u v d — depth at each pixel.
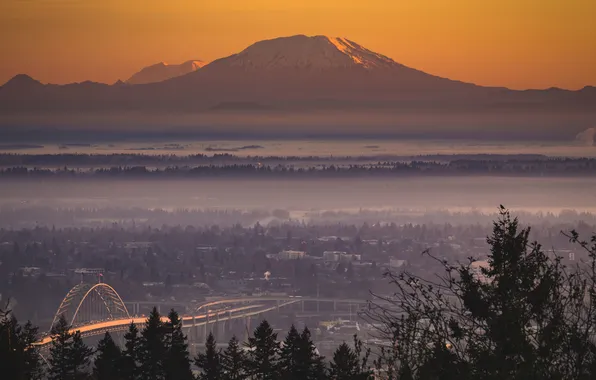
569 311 46.41
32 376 129.38
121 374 137.38
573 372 45.53
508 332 46.88
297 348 126.00
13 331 115.94
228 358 131.62
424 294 50.44
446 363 47.97
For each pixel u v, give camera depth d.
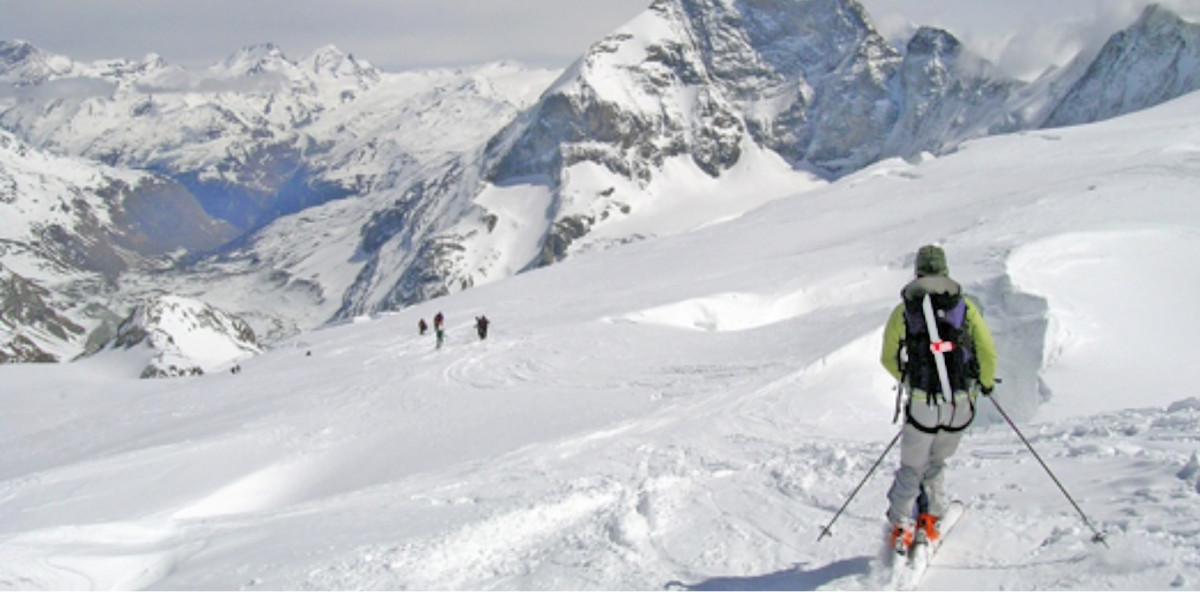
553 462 17.27
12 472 37.88
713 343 37.84
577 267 83.75
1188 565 4.75
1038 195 57.25
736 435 18.89
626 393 30.48
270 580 7.73
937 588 5.18
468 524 9.13
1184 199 46.94
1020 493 6.62
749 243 75.31
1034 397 23.25
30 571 8.47
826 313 38.56
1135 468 6.69
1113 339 24.09
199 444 31.34
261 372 56.03
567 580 6.64
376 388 39.16
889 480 7.83
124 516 24.27
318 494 26.20
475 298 76.81
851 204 84.50
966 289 29.69
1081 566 5.06
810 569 5.99
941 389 5.12
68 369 115.69
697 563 6.54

──────

> **YOUR INSTRUCTIONS**:
Retype exactly, and only, the lines above from the one where "12 472 37.88" occurs up to and including the one where "1081 566 5.06" occurs.

> **EXERCISE RESPONSE**:
12 472 37.88
713 343 37.84
577 267 83.75
1188 565 4.75
1038 195 57.25
736 435 18.89
626 393 30.48
270 580 7.73
937 588 5.18
468 524 9.13
1184 199 46.94
1020 493 6.62
749 243 75.31
1034 397 23.25
30 571 8.47
826 313 38.56
1135 468 6.69
1113 339 24.09
199 444 31.34
261 372 56.03
567 580 6.64
376 388 39.16
889 480 7.83
124 516 24.27
318 494 26.20
475 298 76.81
851 204 84.50
966 289 29.69
1081 566 5.06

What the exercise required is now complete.